◆ EXERCISE: Please copy out the lines below, swapping "Tin hot" for "Tin mới" wherever it occurs and changing nothing else.
==== DATA FOR REVIEW ====
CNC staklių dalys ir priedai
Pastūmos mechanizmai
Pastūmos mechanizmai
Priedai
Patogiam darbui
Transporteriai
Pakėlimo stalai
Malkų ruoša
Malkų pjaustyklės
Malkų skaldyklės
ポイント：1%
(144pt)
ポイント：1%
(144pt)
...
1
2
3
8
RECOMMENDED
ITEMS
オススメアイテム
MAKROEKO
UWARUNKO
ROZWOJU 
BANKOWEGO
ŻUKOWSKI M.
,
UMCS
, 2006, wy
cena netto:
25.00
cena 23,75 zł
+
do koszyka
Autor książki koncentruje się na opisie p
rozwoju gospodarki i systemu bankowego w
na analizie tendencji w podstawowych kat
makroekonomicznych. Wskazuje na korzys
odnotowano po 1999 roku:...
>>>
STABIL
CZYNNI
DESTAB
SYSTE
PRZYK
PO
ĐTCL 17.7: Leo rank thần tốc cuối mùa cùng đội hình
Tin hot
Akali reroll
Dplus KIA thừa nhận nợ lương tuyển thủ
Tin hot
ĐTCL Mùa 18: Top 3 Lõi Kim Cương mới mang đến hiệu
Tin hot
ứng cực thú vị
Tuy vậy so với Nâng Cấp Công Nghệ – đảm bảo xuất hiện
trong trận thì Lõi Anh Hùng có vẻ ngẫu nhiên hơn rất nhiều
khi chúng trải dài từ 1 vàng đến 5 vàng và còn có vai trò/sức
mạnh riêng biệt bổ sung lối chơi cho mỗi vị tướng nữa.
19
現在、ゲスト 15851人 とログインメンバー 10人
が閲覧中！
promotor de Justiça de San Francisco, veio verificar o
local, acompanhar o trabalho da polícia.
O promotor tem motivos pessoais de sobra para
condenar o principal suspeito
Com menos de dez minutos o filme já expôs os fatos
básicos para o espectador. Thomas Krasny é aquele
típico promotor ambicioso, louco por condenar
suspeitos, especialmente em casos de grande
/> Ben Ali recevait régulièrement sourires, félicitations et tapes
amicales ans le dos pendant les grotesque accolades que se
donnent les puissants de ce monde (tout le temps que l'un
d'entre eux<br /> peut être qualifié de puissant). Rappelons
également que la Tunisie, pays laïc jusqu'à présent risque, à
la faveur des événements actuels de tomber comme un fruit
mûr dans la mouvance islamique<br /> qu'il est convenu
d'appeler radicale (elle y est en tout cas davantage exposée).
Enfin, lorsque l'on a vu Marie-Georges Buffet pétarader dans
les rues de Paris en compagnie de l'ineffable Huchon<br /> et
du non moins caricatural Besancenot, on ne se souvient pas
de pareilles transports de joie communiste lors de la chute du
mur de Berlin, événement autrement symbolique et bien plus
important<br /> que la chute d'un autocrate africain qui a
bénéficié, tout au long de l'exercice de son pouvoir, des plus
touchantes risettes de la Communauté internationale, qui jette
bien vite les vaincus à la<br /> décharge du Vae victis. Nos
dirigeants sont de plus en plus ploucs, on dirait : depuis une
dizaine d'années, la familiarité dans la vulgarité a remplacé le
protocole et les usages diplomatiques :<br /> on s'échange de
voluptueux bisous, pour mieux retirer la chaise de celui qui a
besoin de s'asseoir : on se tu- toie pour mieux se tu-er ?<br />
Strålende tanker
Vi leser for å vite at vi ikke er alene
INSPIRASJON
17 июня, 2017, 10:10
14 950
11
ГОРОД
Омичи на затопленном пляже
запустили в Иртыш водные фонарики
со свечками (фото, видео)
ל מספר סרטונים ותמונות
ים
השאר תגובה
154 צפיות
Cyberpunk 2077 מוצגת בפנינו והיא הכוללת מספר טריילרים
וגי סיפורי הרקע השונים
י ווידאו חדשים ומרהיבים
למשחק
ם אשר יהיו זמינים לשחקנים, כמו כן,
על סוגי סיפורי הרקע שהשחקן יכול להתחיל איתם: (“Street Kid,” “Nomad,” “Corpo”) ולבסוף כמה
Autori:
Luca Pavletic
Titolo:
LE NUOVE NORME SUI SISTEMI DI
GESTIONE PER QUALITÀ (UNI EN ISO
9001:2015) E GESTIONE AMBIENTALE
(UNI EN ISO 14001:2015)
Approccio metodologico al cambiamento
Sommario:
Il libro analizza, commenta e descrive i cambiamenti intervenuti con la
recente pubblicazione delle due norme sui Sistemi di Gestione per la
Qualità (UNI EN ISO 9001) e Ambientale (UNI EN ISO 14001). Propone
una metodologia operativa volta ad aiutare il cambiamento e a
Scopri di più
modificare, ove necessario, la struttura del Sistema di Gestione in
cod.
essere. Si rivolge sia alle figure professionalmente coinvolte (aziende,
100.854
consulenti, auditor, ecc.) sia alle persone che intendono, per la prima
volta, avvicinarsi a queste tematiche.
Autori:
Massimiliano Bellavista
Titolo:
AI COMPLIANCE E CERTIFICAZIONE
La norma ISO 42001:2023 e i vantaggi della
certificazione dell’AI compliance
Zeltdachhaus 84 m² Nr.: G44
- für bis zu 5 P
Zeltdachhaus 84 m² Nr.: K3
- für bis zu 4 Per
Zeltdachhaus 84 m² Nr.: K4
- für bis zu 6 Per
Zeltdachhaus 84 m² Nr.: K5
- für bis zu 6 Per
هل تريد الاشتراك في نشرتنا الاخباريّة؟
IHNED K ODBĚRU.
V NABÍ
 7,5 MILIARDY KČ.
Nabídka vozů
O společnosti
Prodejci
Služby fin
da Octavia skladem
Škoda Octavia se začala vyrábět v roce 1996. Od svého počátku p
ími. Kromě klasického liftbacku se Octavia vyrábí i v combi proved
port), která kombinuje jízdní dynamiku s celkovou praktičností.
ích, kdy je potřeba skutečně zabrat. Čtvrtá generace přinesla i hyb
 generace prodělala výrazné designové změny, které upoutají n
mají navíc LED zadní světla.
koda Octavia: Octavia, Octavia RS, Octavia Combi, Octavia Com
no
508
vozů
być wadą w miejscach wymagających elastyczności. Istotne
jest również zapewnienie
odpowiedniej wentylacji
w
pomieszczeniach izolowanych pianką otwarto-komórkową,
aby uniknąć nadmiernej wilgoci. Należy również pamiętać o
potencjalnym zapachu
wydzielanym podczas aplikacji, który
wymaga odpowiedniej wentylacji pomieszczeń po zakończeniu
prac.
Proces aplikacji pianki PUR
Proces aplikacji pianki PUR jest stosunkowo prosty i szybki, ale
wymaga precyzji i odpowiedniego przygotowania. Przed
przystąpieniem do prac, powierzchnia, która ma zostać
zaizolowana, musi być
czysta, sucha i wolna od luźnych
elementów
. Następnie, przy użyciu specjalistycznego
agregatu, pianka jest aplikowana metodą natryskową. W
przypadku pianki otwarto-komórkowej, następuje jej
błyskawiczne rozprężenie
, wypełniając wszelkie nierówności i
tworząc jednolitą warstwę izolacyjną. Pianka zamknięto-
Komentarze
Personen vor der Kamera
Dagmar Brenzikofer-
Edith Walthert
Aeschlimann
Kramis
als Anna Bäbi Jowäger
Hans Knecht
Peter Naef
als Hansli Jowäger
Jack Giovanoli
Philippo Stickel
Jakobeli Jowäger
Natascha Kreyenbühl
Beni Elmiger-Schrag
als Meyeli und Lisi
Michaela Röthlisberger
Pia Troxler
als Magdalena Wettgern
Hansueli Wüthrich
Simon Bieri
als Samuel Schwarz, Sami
====
◆ ANSWER:
CNC staklių dalys ir priedai
Pastūmos mechanizmai
Pastūmos mechanizmai
Priedai
Patogiam darbui
Transporteriai
Pakėlimo stalai
Malkų ruoša
Malkų pjaustyklės
Malkų skaldyklės
ポイント：1%
(144pt)
ポイント：1%
(144pt)
...
1
2
3
8
RECOMMENDED
ITEMS
オススメアイテム
MAKROEKO
UWARUNKO
ROZWOJU 
BANKOWEGO
ŻUKOWSKI M.
,
UMCS
, 2006, wy
cena netto:
25.00
cena 23,75 zł
+
do koszyka
Autor książki koncentruje się na opisie p
rozwoju gospodarki i systemu bankowego w
na analizie tendencji w podstawowych kat
makroekonomicznych. Wskazuje na korzys
odnotowano po 1999 roku:...
>>>
STABIL
CZYNNI
DESTAB
SYSTE
PRZYK
PO
ĐTCL 17.7: Leo rank thần tốc cuối mùa cùng đội hình
Tin mới
Akali reroll
Dplus KIA thừa nhận nợ lương tuyển thủ
Tin mới
ĐTCL Mùa 18: Top 3 Lõi Kim Cương mới mang đến hiệu
Tin mới
ứng cực thú vị
Tuy vậy so với Nâng Cấp Công Nghệ – đảm bảo xuất hiện
trong trận thì Lõi Anh Hùng có vẻ ngẫu nhiên hơn rất nhiều
khi chúng trải dài từ 1 vàng đến 5 vàng và còn có vai trò/sức
mạnh riêng biệt bổ sung lối chơi cho mỗi vị tướng nữa.
19
現在、ゲスト 15851人 とログインメンバー 10人
が閲覧中！
promotor de Justiça de San Francisco, veio verificar o
local, acompanhar o trabalho da polícia.
O promotor tem motivos pessoais de sobra para
condenar o principal suspeito
Com menos de dez minutos o filme já expôs os fatos
básicos para o espectador. Thomas Krasny é aquele
típico promotor ambicioso, louco por condenar
suspeitos, especialmente em casos de grande
/> Ben Ali recevait régulièrement sourires, félicitations et tapes
amicales ans le dos pendant les grotesque accolades que se
donnent les puissants de ce monde (tout le temps que l'un
d'entre eux<br /> peut être qualifié de puissant). Rappelons
également que la Tunisie, pays laïc jusqu'à présent risque, à
la faveur des événements actuels de tomber comme un fruit
mûr dans la mouvance islamique<br /> qu'il est convenu
d'appeler radicale (elle y est en tout cas davantage exposée).
Enfin, lorsque l'on a vu Marie-Georges Buffet pétarader dans
les rues de Paris en compagnie de l'ineffable Huchon<br /> et
du non moins caricatural Besancenot, on ne se souvient pas
de pareilles transports de joie communiste lors de la chute du
mur de Berlin, événement autrement symbolique et bien plus
important<br /> que la chute d'un autocrate africain qui a
bénéficié, tout au long de l'exercice de son pouvoir, des plus
touchantes risettes de la Communauté internationale, qui jette
bien vite les vaincus à la<br /> décharge du Vae victis. Nos
dirigeants sont de plus en plus ploucs, on dirait : depuis une
dizaine d'années, la familiarité dans la vulgarité a remplacé le
protocole et les usages diplomatiques :<br /> on s'échange de
voluptueux bisous, pour mieux retirer la chaise de celui qui a
besoin de s'asseoir : on se tu- toie pour mieux se tu-er ?<br />
Strålende tanker
Vi leser for å vite at vi ikke er alene
INSPIRASJON
17 июня, 2017, 10:10
14 950
11
ГОРОД
Омичи на затопленном пляже
запустили в Иртыш водные фонарики
со свечками (фото, видео)
ל מספר סרטונים ותמונות
ים
השאר תגובה
154 צפיות
Cyberpunk 2077 מוצגת בפנינו והיא הכוללת מספר טריילרים
וגי סיפורי הרקע השונים
י ווידאו חדשים ומרהיבים
למשחק
ם אשר יהיו זמינים לשחקנים, כמו כן,
על סוגי סיפורי הרקע שהשחקן יכול להתחיל איתם: (“Street Kid,” “Nomad,” “Corpo”) ולבסוף כמה
Autori:
Luca Pavletic
Titolo:
LE NUOVE NORME SUI SISTEMI DI
GESTIONE PER QUALITÀ (UNI EN ISO
9001:2015) E GESTIONE AMBIENTALE
(UNI EN ISO 14001:2015)
Approccio metodologico al cambiamento
Sommario:
Il libro analizza, commenta e descrive i cambiamenti intervenuti con la
recente pubblicazione delle due norme sui Sistemi di Gestione per la
Qualità (UNI EN ISO 9001) e Ambientale (UNI EN ISO 14001). Propone
una metodologia operativa volta ad aiutare il cambiamento e a
Scopri di più
modificare, ove necessario, la struttura del Sistema di Gestione in
cod.
essere. Si rivolge sia alle figure professionalmente coinvolte (aziende,
100.854
consulenti, auditor, ecc.) sia alle persone che intendono, per la prima
volta, avvicinarsi a queste tematiche.
Autori:
Massimiliano Bellavista
Titolo:
AI COMPLIANCE E CERTIFICAZIONE
La norma ISO 42001:2023 e i vantaggi della
certificazione dell’AI compliance
Zeltdachhaus 84 m² Nr.: G44
- für bis zu 5 P
Zeltdachhaus 84 m² Nr.: K3
- für bis zu 4 Per
Zeltdachhaus 84 m² Nr.: K4
- für bis zu 6 Per
Zeltdachhaus 84 m² Nr.: K5
- für bis zu 6 Per
هل تريد الاشتراك في نشرتنا الاخباريّة؟
IHNED K ODBĚRU.
V NABÍ
 7,5 MILIARDY KČ.
Nabídka vozů
O společnosti
Prodejci
Služby fin
da Octavia skladem
Škoda Octavia se začala vyrábět v roce 1996. Od svého počátku p
ími. Kromě klasického liftbacku se Octavia vyrábí i v combi proved
port), která kombinuje jízdní dynamiku s celkovou praktičností.
ích, kdy je potřeba skutečně zabrat. Čtvrtá generace přinesla i hyb
 generace prodělala výrazné designové změny, které upoutají n
mají navíc LED zadní světla.
koda Octavia: Octavia, Octavia RS, Octavia Combi, Octavia Com
no
508
vozů
być wadą w miejscach wymagających elastyczności. Istotne
jest również zapewnienie
odpowiedniej wentylacji
w
pomieszczeniach izolowanych pianką otwarto-komórkową,
aby uniknąć nadmiernej wilgoci. Należy również pamiętać o
potencjalnym zapachu
wydzielanym podczas aplikacji, który
wymaga odpowiedniej wentylacji pomieszczeń po zakończeniu
prac.
Proces aplikacji pianki PUR
Proces aplikacji pianki PUR jest stosunkowo prosty i szybki, ale
wymaga precyzji i odpowiedniego przygotowania. Przed
przystąpieniem do prac, powierzchnia, która ma zostać
zaizolowana, musi być
czysta, sucha i wolna od luźnych
elementów
. Następnie, przy użyciu specjalistycznego
agregatu, pianka jest aplikowana metodą natryskową. W
przypadku pianki otwarto-komórkowej, następuje jej
błyskawiczne rozprężenie
, wypełniając wszelkie nierówności i
tworząc jednolitą warstwę izolacyjną. Pianka zamknięto-
Komentarze
Personen vor der Kamera
Dagmar Brenzikofer-
Edith Walthert
Aeschlimann
Kramis
als Anna Bäbi Jowäger
Hans Knecht
Peter Naef
als Hansli Jowäger
Jack Giovanoli
Philippo Stickel
Jakobeli Jowäger
Natascha Kreyenbühl
Beni Elmiger-Schrag
als Meyeli und Lisi
Michaela Röthlisberger
Pia Troxler
als Magdalena Wettgern
Hansueli Wüthrich
Simon Bieri
als Samuel Schwarz, Sami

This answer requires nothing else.